Wednesday, May 28, 2014

Is Economics Science?

The most recent issue of Science magazine (from May 23, 2014) focuses on economic inequality.  Most likely this is a response to Thomas Piketty's book Capital in the 21st Century, which purports to explain economic inequality in terms of return on capital investment relative to labor.  The question we will address here is whether or not this subject belongs in a publication titled Science.

For something to be scientific, it must predictively explain phenomena, hypotheses must be experimentally testable, and one must be willing to discard hypotheses that clearly do not match or predict experimental data.  Hypotheses and explanations for experimental data that continue to predict future data are considered to represent reality.  In some disciplines (notably physics) the explanations are written as mathematical expressions, which are often extrapolated into domains not yet probed experimentally and yield predictions that can be further tested.
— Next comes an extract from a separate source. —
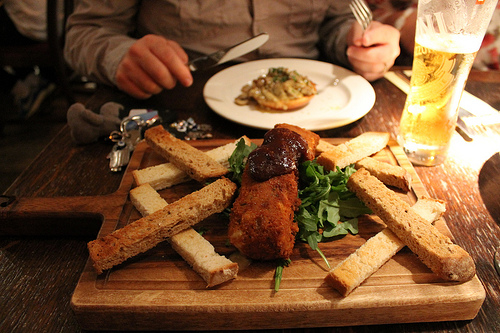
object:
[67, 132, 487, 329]
board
As a note, the quality of a given description is determined by its accuracy relative to measurement accuracy and certain descriptions (known as "theories" in the physics community) can only be considered accurate within a given experimental space (e.g. low velocity, small mass, long time scale). 

At some level, modern economics is attempting to be like physics - economists attempt to write down rigorous mathematical formulas that describe the flow of money, ideas, commodities, etc.  The mathematical predictions can then be compared to what has actually happened to test for accuracy.  Experiments can be devised to test these "theories"in small scales, with limited resources and individuals, and such results are often extrapolated to populations at large.  This is fine, as science goes, and economics can be considered science under these circumstances.

The problem arises when economists treat economics as a deductive philosophy: given certain assumptions (sometimes mathematically rigorous, sometimes not), one can use deductive logic to predict what will happen in the future.  If the assumptions are correct, and the mathematics accurate enough, the future can be predicted.  Much of modern economic commentary resides in this treatment.  When we read about, for example, how changing the minimum wage will affect the labor market, the conclusion is often based on deductive logic given a premise and a few assumptions.  The problem is often that the assumptions are not based on any experimental evidence but are essentially made-up axioms (e.g. the "people act rationally" assumption), used to make predicting easier or to appeal to some basal desire for humanity to be predictable. 

We can see the effects of this type of thinking in modern day economic analyses.  One would hope that economists would understand the weaknesses of their assumptions and mathematical descriptions (most physicists certainly do), but this often does not seem to be the case.  This brings us back to Piketty's book, which relies on actual long-term macroeconomic data to make statements about the past, and possibly predict the future.  This is scientific - developing predictions and hypotheses which can be tested (though the test will be how the actual economy behaves over the upcoming years).  We do not know if the predictions will be accurate (given that most previous predictions of large-scale economic behavior, for example those of Malthus, Karl Marx, and others have failed, I am not optimistic for Piketty), but we will see.  Somewhat problematically (but interestingly), we cannot devise controlled macroeconomic experiments - society in the past, right now, and into the future is one ongoing experiment with parameters continually changing.  Perhaps one day we can write down a good description (even if only statistical predictions are possible).